Yeminin Müslümanın hayatında önemli bir yeri vardır. Ağız alışkanlığı ile yemin kastı olmaksızın kullanılan yemin lafızlarının dışında bilinçli olarak yemin eden Müslüman, ya söylediğine Allah’ı şahit tutmuş olmakta veya Allah’a söz vermiş bulunmaktadır. Dolayısıyla dinen geçerli bir mazeret bulunmadığı sürece yeminine bağlı kalmak durumundadır. Kur’an-ı Kerim’de, "Antlaşma yaptığınız zaman, Allah’a karşı verdiğiniz sözü yerine getirin. Allah’ı kendinize kefil kılarak pekiştirdikten sonra yeminleri bozmayın. Şüphesiz Allah yaptıklarınızı bilir. Bir topluluk diğer bir topluluktan daha (güçlü ve) çoktur diye yeminlerinizi aranızda bir hile ve fesat sebebi yaparak, ipliğini iyice eğirip büktükten sonra (tekrar) çözüp bozan kadın gibi olmayın. Allah bununla sizi ancak imtihan eder. Hakkında ayrılığa düştüğünüz şeyleri kıyamet günü size elbette açıklayacaktır" (Nahl 16/91-92) anlamındaki âyetler, müminlerin meşru yeminlerine bağlı kalmalarının gereği ve ehemmiyeti hususunda önemli mesajlar içermektedir. Müslüman gereksiz yere yemin etmemeli, fakat yemin ettiğinde de- bu yemin meşru bir yemin ise -mutlaka ona bağlı kalmalı ve yeminini bozmamalıdır. Çünkü yemin, yukarıda da belirttiğimiz gibi Allah’ı şahit tutmak anlamına gelir.
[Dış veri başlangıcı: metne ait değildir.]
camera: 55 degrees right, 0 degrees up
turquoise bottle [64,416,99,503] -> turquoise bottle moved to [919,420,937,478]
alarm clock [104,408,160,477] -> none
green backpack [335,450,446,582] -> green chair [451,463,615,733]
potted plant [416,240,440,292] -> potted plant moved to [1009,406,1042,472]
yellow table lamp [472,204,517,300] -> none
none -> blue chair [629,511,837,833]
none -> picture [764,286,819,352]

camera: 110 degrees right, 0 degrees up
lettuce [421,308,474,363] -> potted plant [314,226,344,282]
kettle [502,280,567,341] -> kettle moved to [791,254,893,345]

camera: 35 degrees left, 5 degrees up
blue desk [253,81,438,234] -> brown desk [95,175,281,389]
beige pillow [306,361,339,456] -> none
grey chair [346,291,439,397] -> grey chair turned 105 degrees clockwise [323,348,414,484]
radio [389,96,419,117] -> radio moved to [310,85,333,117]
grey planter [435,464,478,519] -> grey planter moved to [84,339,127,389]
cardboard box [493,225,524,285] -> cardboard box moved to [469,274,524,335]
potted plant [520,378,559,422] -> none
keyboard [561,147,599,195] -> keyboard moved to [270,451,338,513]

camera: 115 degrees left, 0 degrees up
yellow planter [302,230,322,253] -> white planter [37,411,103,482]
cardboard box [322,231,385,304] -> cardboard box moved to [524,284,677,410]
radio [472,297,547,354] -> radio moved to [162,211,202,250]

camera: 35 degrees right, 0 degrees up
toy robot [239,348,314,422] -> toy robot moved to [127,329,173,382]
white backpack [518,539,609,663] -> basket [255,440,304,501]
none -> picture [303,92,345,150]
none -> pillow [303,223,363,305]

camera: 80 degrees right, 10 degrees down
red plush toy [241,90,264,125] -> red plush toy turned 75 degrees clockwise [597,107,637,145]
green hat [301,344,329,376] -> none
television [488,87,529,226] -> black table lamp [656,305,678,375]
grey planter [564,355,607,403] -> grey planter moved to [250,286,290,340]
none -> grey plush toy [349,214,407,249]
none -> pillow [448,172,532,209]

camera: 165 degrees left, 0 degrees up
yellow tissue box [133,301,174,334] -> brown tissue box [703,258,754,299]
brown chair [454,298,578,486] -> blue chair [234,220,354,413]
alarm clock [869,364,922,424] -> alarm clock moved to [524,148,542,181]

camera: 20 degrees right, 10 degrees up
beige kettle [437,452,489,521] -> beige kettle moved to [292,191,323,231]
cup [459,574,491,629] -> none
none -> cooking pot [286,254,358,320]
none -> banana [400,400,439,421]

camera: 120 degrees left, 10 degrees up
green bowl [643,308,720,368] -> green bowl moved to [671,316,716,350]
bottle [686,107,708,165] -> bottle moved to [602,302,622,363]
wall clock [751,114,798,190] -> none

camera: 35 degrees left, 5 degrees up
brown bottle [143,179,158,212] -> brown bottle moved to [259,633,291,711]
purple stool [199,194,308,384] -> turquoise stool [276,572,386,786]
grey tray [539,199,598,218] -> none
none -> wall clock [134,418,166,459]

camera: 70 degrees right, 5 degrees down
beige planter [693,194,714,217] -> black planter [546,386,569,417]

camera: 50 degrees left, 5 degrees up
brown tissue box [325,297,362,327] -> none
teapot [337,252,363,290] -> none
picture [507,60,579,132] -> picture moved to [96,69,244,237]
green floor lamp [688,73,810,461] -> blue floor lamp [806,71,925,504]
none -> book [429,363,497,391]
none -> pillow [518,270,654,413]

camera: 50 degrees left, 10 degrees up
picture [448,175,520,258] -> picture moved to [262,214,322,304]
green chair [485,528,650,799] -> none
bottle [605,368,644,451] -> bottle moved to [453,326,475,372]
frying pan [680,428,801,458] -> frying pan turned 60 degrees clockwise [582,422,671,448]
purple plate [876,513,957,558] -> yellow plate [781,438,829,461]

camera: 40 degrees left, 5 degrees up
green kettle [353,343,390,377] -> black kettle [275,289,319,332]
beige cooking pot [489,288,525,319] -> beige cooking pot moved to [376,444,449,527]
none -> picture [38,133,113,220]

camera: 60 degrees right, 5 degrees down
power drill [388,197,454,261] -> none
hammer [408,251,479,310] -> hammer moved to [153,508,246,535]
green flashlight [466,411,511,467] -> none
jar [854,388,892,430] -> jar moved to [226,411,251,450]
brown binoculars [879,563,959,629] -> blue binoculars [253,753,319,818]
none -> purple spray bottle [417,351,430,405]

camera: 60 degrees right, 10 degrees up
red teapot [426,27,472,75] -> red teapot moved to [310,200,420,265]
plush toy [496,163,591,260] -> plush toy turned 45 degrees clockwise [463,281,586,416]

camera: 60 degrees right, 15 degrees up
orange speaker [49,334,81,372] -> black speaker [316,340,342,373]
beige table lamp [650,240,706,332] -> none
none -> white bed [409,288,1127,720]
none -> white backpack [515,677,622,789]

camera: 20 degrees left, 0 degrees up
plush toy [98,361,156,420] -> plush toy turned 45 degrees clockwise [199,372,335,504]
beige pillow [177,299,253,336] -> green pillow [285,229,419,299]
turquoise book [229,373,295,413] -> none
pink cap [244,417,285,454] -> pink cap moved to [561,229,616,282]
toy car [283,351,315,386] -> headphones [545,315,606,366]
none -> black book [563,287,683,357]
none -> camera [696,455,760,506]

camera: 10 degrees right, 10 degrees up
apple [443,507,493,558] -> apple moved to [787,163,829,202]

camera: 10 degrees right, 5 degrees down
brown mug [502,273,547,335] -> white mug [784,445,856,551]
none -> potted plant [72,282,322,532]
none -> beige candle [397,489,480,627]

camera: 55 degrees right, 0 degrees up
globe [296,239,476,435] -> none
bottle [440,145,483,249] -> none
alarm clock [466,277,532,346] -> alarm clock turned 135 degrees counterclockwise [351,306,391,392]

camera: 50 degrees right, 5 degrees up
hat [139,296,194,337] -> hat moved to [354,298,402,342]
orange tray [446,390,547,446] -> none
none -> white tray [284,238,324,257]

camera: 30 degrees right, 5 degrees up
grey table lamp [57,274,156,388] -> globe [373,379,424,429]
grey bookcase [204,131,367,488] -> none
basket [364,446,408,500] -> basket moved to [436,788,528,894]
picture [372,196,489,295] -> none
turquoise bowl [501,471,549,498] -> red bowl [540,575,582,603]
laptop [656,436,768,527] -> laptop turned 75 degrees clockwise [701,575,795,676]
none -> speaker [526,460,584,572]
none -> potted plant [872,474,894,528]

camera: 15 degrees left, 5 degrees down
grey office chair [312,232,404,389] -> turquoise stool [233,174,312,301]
Yemin bazen bir ihtiyaç haline gelebilir. Yargılama hukukunda bir ispat vasıtası veya tezkiye unsuru olarak yemine başvurulması bunun örneklerindendir. Kur’ân-ı Kerim’de vasiyet edecek kişinin şahit tutarken şahitlerin nasıl yemin edeceklerini açıkça zikretmesi de ihtiyaca binaen yemine başvurulabileceğini göstermektedir (Maide 5/106-108). En güzeli dilimizi yemine alıştırmamaktır. Dilini yemine alıştıran bir kişi, yaptığı yeminleri unutarak veya başka sebeplerle bozabilir ve böylece dinen sorumlu konuma düşer. Böyle bir duruma düşmemek için dilimizi yemine alıştırmamalıyız.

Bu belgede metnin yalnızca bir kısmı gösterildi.